Requirements

Introduction

“Skills and values of the competent lawyer are developed along a continuum that starts before law school, reaches its most formative and intensive stage during the law school experience and continues throughout a lawyer's professional career.” Legal Education and Professional Development - An Educational Continuum, Report of the ABA Task Force on Law Schools and the Profession: Narrowing the Gap, p. 3, (1992)

The University of Baltimore School of Law offers full-time day, part-time day and part-time evening programs. Eighty seven credits are needed to graduate (effective beginning with December 2009 graduates). Forty credits must be taken in required courses. Students are admitted to the entering class in the fall semester. Full-time students must enroll in 13 to 16 credit hours per semester. Part-time students must enroll in 8 to 12 credit hours per semester. Classes meet for 14 weeks per term followed by a two-week examination period. Students must earn their J.D. degree within 7 years after matriculation.

Students using computer labs

The School of Law offers an innovative curriculum designed to better prepare its students for the transition from law school to the practice of law. This goal is furthered in the first year (first and second year for evening students) by a range of traditional substantive and skills courses with special emphasis on analysis, writing, research and advocacy skills. In the second and third years (third and fourth years for evening students), a student may combine other traditional substantive courses with courses required for recognition of a concentration in a particular area of the law. The option to earn recognition as having concentrated in a particular area of the law will involve the student in a sequence of courses of increasing depth, and assist the student in developing more complex professional skills. It is not intended to make the student a “specialist” in specific areas, but to give students the option of a program that progresses to more advanced courses and provides them with skills and drafting experience in an area of particular interest to them.

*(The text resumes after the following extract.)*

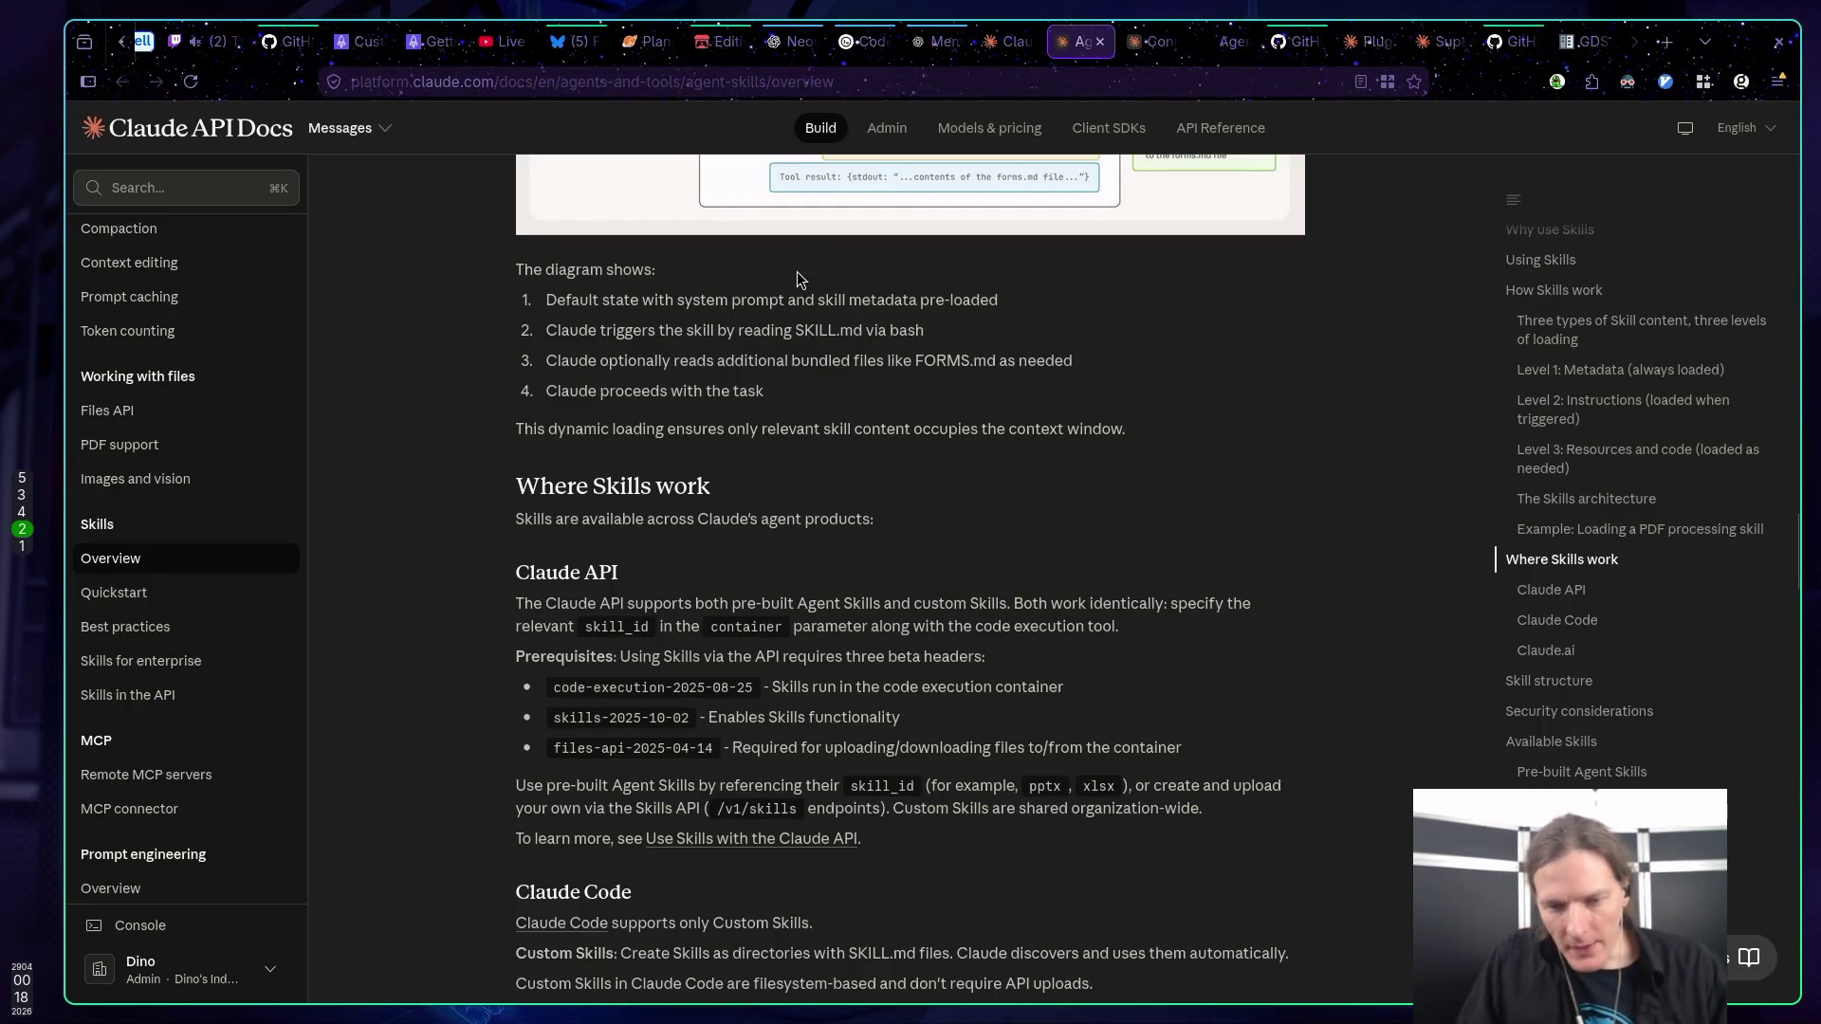
Look over the Superpowers plugin, plugins listing and anthropics skills README, ending on agentskills.io.
click(1013, 43)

Professor Lynn McLain teaching a class

All students, whether or not they decide to obtain recognition for an area of concentration, are required to complete the following courses during their upper-class years: Evidence, Professional Responsibility, Constitutional Law II, an advocacy course, a Law in Context course, and two legal writing requirements. Of the eighty seven (effective beginning with December 2009 graduates) credits required for the J.D. degree, forty must be taken in specifically required courses.